>>>

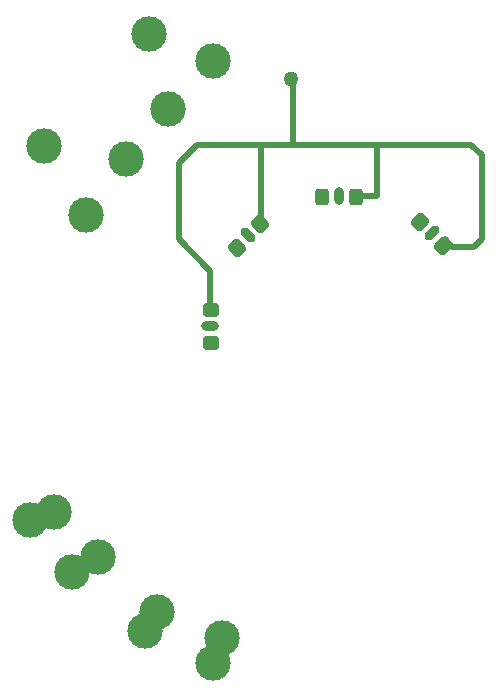
<source format=gtl>
G04*
G04 #@! TF.GenerationSoftware,Altium Limited,Altium Designer,18.0.12 (696)*
G04*
G04 Layer_Physical_Order=1*
G04 Layer_Color=255*
%FSLAX25Y25*%
%MOIN*%
G70*
G01*
G75*
%ADD20C,0.01968*%
%ADD21C,0.11811*%
G04:AMPARAMS|DCode=22|XSize=55.12mil|YSize=47.24mil|CornerRadius=11.81mil|HoleSize=0mil|Usage=FLASHONLY|Rotation=45.000|XOffset=0mil|YOffset=0mil|HoleType=Round|Shape=RoundedRectangle|*
%AMROUNDEDRECTD22*
21,1,0.05512,0.02362,0,0,45.0*
21,1,0.03150,0.04724,0,0,45.0*
1,1,0.02362,0.01949,0.00278*
1,1,0.02362,-0.00278,-0.01949*
1,1,0.02362,-0.01949,-0.00278*
1,1,0.02362,0.00278,0.01949*
%
%ADD22ROUNDEDRECTD22*%
G04:AMPARAMS|DCode=23|XSize=59.06mil|YSize=31.5mil|CornerRadius=0mil|HoleSize=0mil|Usage=FLASHONLY|Rotation=45.000|XOffset=0mil|YOffset=0mil|HoleType=Round|Shape=Round|*
%AMOVALD23*
21,1,0.02756,0.03150,0.00000,0.00000,45.0*
1,1,0.03150,-0.00974,-0.00974*
1,1,0.03150,0.00974,0.00974*
%
%ADD23OVALD23*%

G04:AMPARAMS|DCode=24|XSize=55.12mil|YSize=47.24mil|CornerRadius=11.81mil|HoleSize=0mil|Usage=FLASHONLY|Rotation=135.000|XOffset=0mil|YOffset=0mil|HoleType=Round|Shape=RoundedRectangle|*
%AMROUNDEDRECTD24*
21,1,0.05512,0.02362,0,0,135.0*
21,1,0.03150,0.04724,0,0,135.0*
1,1,0.02362,-0.00278,0.01949*
1,1,0.02362,0.01949,-0.00278*
1,1,0.02362,0.00278,-0.01949*
1,1,0.02362,-0.01949,0.00278*
%
%ADD24ROUNDEDRECTD24*%
G04:AMPARAMS|DCode=25|XSize=59.06mil|YSize=31.5mil|CornerRadius=0mil|HoleSize=0mil|Usage=FLASHONLY|Rotation=135.000|XOffset=0mil|YOffset=0mil|HoleType=Round|Shape=Round|*
%AMOVALD25*
21,1,0.02756,0.03150,0.00000,0.00000,135.0*
1,1,0.03150,0.00974,-0.00974*
1,1,0.03150,-0.00974,0.00974*
%
%ADD25OVALD25*%

G04:AMPARAMS|DCode=26|XSize=55.12mil|YSize=47.24mil|CornerRadius=11.81mil|HoleSize=0mil|Usage=FLASHONLY|Rotation=90.000|XOffset=0mil|YOffset=0mil|HoleType=Round|Shape=RoundedRectangle|*
%AMROUNDEDRECTD26*
21,1,0.05512,0.02362,0,0,90.0*
21,1,0.03150,0.04724,0,0,90.0*
1,1,0.02362,0.01181,0.01575*
1,1,0.02362,0.01181,-0.01575*
1,1,0.02362,-0.01181,-0.01575*
1,1,0.02362,-0.01181,0.01575*
%
%ADD26ROUNDEDRECTD26*%
%ADD27O,0.03150X0.05906*%
G04:AMPARAMS|DCode=28|XSize=55.12mil|YSize=47.24mil|CornerRadius=11.81mil|HoleSize=0mil|Usage=FLASHONLY|Rotation=180.000|XOffset=0mil|YOffset=0mil|HoleType=Round|Shape=RoundedRectangle|*
%AMROUNDEDRECTD28*
21,1,0.05512,0.02362,0,0,180.0*
21,1,0.03150,0.04724,0,0,180.0*
1,1,0.02362,-0.01575,0.01181*
1,1,0.02362,0.01575,0.01181*
1,1,0.02362,0.01575,-0.01181*
1,1,0.02362,-0.01575,-0.01181*
%
%ADD28ROUNDEDRECTD28*%
%ADD29O,0.05906X0.03150*%
%ADD30C,0.05000*%
D20*
X115000Y191000D02*
Y213000D01*
X165653Y159477D02*
X168096Y157034D01*
X115000Y191000D02*
X143000D01*
X104466D02*
X115000D01*
X178000Y159500D02*
Y187500D01*
X174500Y191000D02*
X178000Y187500D01*
X143000Y191000D02*
X174500D01*
X83000D02*
X104466D01*
Y165466D02*
Y191000D01*
X87500Y135500D02*
Y149000D01*
X77000Y159500D02*
X87500Y149000D01*
X77000Y159500D02*
Y185000D01*
X83000Y191000D01*
X143000Y174000D02*
Y191000D01*
X135500Y174000D02*
X143000D01*
X175534Y157034D02*
X178000Y159500D01*
X168096Y157034D02*
X175534D01*
X103535Y164535D02*
X104466Y165466D01*
D21*
X91315Y26752D02*
D03*
X69898Y35413D02*
D03*
X49937Y53445D02*
D03*
X35528Y68602D02*
D03*
X88583Y18386D02*
D03*
X65866Y28858D02*
D03*
X41575Y48543D02*
D03*
X27283Y66102D02*
D03*
X67000Y228000D02*
D03*
X32000Y190500D02*
D03*
X88500Y219000D02*
D03*
X73500Y203000D02*
D03*
X59500Y186143D02*
D03*
X46000Y167500D02*
D03*
D22*
X157269Y165175D02*
D03*
X165175Y157269D02*
D03*
D23*
X161500Y161500D02*
D03*
D24*
X96325Y156769D02*
D03*
X104232Y164675D02*
D03*
D25*
X100000Y161000D02*
D03*
D26*
X124909Y173606D02*
D03*
X136091D02*
D03*
D27*
X130500Y174000D02*
D03*
D28*
X87894Y124909D02*
D03*
Y136091D02*
D03*
D29*
X87500Y130500D02*
D03*
D30*
X114500Y213000D02*
D03*
M02*

</source>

<<<

◆ **WHAT IS BEING ASKED**:
Copy out the whole listing exactly. Skip its pictures.

◆ **REPLY**:
<source format=gtl>
G04*
G04 #@! TF.GenerationSoftware,Altium Limited,Altium Designer,18.0.12 (696)*
G04*
G04 Layer_Physical_Order=1*
G04 Layer_Color=255*
%FSLAX25Y25*%
%MOIN*%
G70*
G01*
G75*
%ADD20C,0.01968*%
%ADD21C,0.11811*%
G04:AMPARAMS|DCode=22|XSize=55.12mil|YSize=47.24mil|CornerRadius=11.81mil|HoleSize=0mil|Usage=FLASHONLY|Rotation=45.000|XOffset=0mil|YOffset=0mil|HoleType=Round|Shape=RoundedRectangle|*
%AMROUNDEDRECTD22*
21,1,0.05512,0.02362,0,0,45.0*
21,1,0.03150,0.04724,0,0,45.0*
1,1,0.02362,0.01949,0.00278*
1,1,0.02362,-0.00278,-0.01949*
1,1,0.02362,-0.01949,-0.00278*
1,1,0.02362,0.00278,0.01949*
%
%ADD22ROUNDEDRECTD22*%
G04:AMPARAMS|DCode=23|XSize=59.06mil|YSize=31.5mil|CornerRadius=0mil|HoleSize=0mil|Usage=FLASHONLY|Rotation=45.000|XOffset=0mil|YOffset=0mil|HoleType=Round|Shape=Round|*
%AMOVALD23*
21,1,0.02756,0.03150,0.00000,0.00000,45.0*
1,1,0.03150,-0.00974,-0.00974*
1,1,0.03150,0.00974,0.00974*
%
%ADD23OVALD23*%

G04:AMPARAMS|DCode=24|XSize=55.12mil|YSize=47.24mil|CornerRadius=11.81mil|HoleSize=0mil|Usage=FLASHONLY|Rotation=135.000|XOffset=0mil|YOffset=0mil|HoleType=Round|Shape=RoundedRectangle|*
%AMROUNDEDRECTD24*
21,1,0.05512,0.02362,0,0,135.0*
21,1,0.03150,0.04724,0,0,135.0*
1,1,0.02362,-0.00278,0.01949*
1,1,0.02362,0.01949,-0.00278*
1,1,0.02362,0.00278,-0.01949*
1,1,0.02362,-0.01949,0.00278*
%
%ADD24ROUNDEDRECTD24*%
G04:AMPARAMS|DCode=25|XSize=59.06mil|YSize=31.5mil|CornerRadius=0mil|HoleSize=0mil|Usage=FLASHONLY|Rotation=135.000|XOffset=0mil|YOffset=0mil|HoleType=Round|Shape=Round|*
%AMOVALD25*
21,1,0.02756,0.03150,0.00000,0.00000,135.0*
1,1,0.03150,0.00974,-0.00974*
1,1,0.03150,-0.00974,0.00974*
%
%ADD25OVALD25*%

G04:AMPARAMS|DCode=26|XSize=55.12mil|YSize=47.24mil|CornerRadius=11.81mil|HoleSize=0mil|Usage=FLASHONLY|Rotation=90.000|XOffset=0mil|YOffset=0mil|HoleType=Round|Shape=RoundedRectangle|*
%AMROUNDEDRECTD26*
21,1,0.05512,0.02362,0,0,90.0*
21,1,0.03150,0.04724,0,0,90.0*
1,1,0.02362,0.01181,0.01575*
1,1,0.02362,0.01181,-0.01575*
1,1,0.02362,-0.01181,-0.01575*
1,1,0.02362,-0.01181,0.01575*
%
%ADD26ROUNDEDRECTD26*%
%ADD27O,0.03150X0.05906*%
G04:AMPARAMS|DCode=28|XSize=55.12mil|YSize=47.24mil|CornerRadius=11.81mil|HoleSize=0mil|Usage=FLASHONLY|Rotation=180.000|XOffset=0mil|YOffset=0mil|HoleType=Round|Shape=RoundedRectangle|*
%AMROUNDEDRECTD28*
21,1,0.05512,0.02362,0,0,180.0*
21,1,0.03150,0.04724,0,0,180.0*
1,1,0.02362,-0.01575,0.01181*
1,1,0.02362,0.01575,0.01181*
1,1,0.02362,0.01575,-0.01181*
1,1,0.02362,-0.01575,-0.01181*
%
%ADD28ROUNDEDRECTD28*%
%ADD29O,0.05906X0.03150*%
%ADD30C,0.05000*%
D20*
X115000Y191000D02*
Y213000D01*
X165653Y159477D02*
X168096Y157034D01*
X115000Y191000D02*
X143000D01*
X104466D02*
X115000D01*
X178000Y159500D02*
Y187500D01*
X174500Y191000D02*
X178000Y187500D01*
X143000Y191000D02*
X174500D01*
X83000D02*
X104466D01*
Y165466D02*
Y191000D01*
X87500Y135500D02*
Y149000D01*
X77000Y159500D02*
X87500Y149000D01*
X77000Y159500D02*
Y185000D01*
X83000Y191000D01*
X143000Y174000D02*
Y191000D01*
X135500Y174000D02*
X143000D01*
X175534Y157034D02*
X178000Y159500D01*
X168096Y157034D02*
X175534D01*
X103535Y164535D02*
X104466Y165466D01*
D21*
X91315Y26752D02*
D03*
X69898Y35413D02*
D03*
X49937Y53445D02*
D03*
X35528Y68602D02*
D03*
X88583Y18386D02*
D03*
X65866Y28858D02*
D03*
X41575Y48543D02*
D03*
X27283Y66102D02*
D03*
X67000Y228000D02*
D03*
X32000Y190500D02*
D03*
X88500Y219000D02*
D03*
X73500Y203000D02*
D03*
X59500Y186143D02*
D03*
X46000Y167500D02*
D03*
D22*
X157269Y165175D02*
D03*
X165175Y157269D02*
D03*
D23*
X161500Y161500D02*
D03*
D24*
X96325Y156769D02*
D03*
X104232Y164675D02*
D03*
D25*
X100000Y161000D02*
D03*
D26*
X124909Y173606D02*
D03*
X136091D02*
D03*
D27*
X130500Y174000D02*
D03*
D28*
X87894Y124909D02*
D03*
Y136091D02*
D03*
D29*
X87500Y130500D02*
D03*
D30*
X114500Y213000D02*
D03*
M02*

</source>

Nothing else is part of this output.